Les entrepreneurs, chargés de les conduire au Nouveau-Monde, voyant qu’il en mourait tous les jours quelques-uns, craignirent, et d’avoir fait des frais inutiles, et de perdre la taxe qu’on leur donnait, en partant, pour chaque passager. Ils insistèrent si fortement, et surent lâcher une somme si à propos, que tout fut prêt pour le départ. Les exilés fondaient en larmes, à l’aspect des vaisseaux ; ils se couchaient sur le rivage ; ils embrassaient avec fureur cette terre de proscription où chacun d’eux laissait quelque chose de cher ; ils craignaient autant de quitter la France qu’ils l’avaient désiré quelque temps auparavant. Après s’être amusés quelques moments de l’abondance de leurs larmes[1] et des mouvements expressifs de leur douleur, on les contraignit à s’embarquer ; et les côtes de France s’abaissant graduellement derrière eux, elles disparurent enfin à leurs regards.

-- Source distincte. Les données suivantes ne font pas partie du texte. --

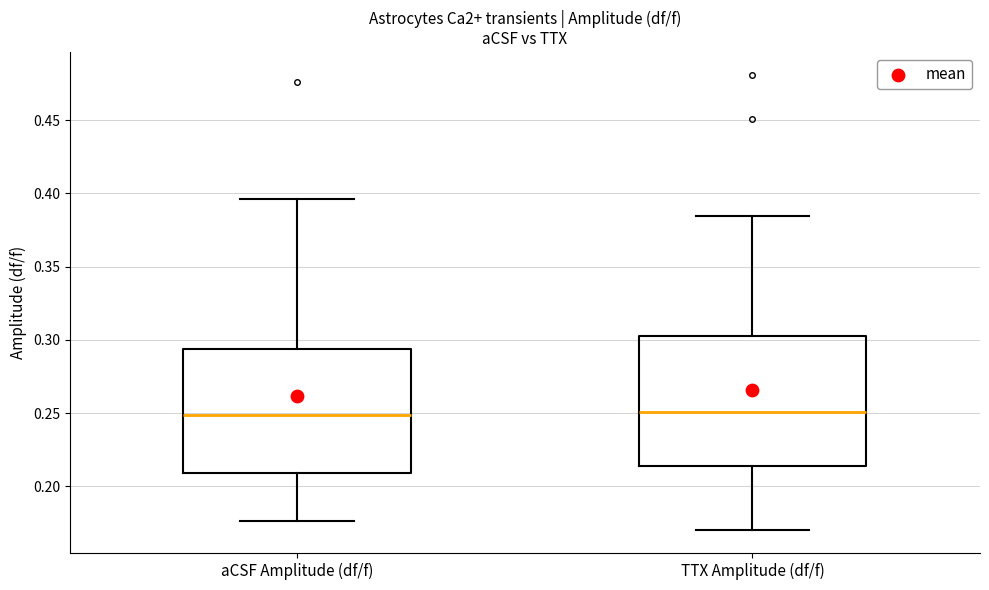

Where is the upper edge of the box for TTX Amplitude (df/f) on the y-axis? The values are not printed on the chart, so give them approximately, as read against the axis.

0.305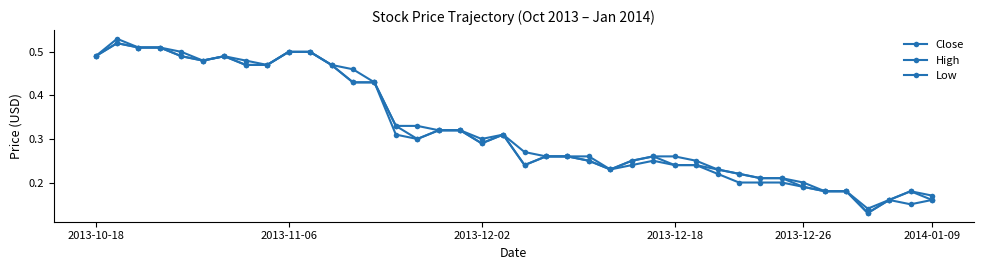

True or false: Close and High cross at least once.

False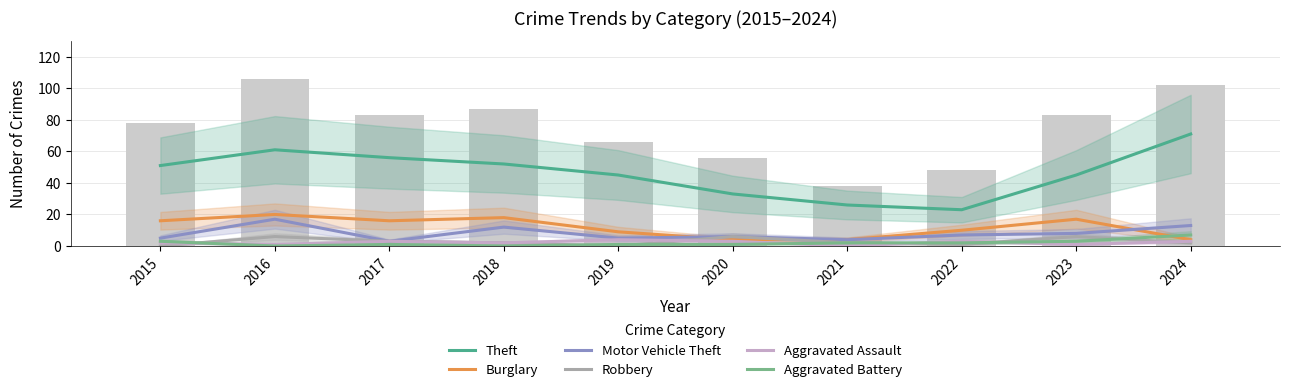

What is the approximate value of Theft at 2016?

61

Après deux ou trois journées de navigation, le capitaine du vaisseau songea à exécuter un pro-
- ↑ Des soldats ont bien pu être coupables d’une bassesse que l’on reprochait à des personnes de la première qualité. Le comte de Tessé avait fait arrêter quelques malheureux ; une personne de condition vint se jeter à ses pieds pour demander leur grâce, et ses discours étaient coupés de sanglots plaintifs et de larmes. Le comte se mit à genoux aussi devant cette personne, joignit les mains comme elle, et se mit à contrefaire la douleur par mille contorsions, tordant les yeux et la bouche, et poussant de longs hurlements. E. Benoît, Hist. de l’Édit de Nantes, tome III, liv. XXIII, p. 857.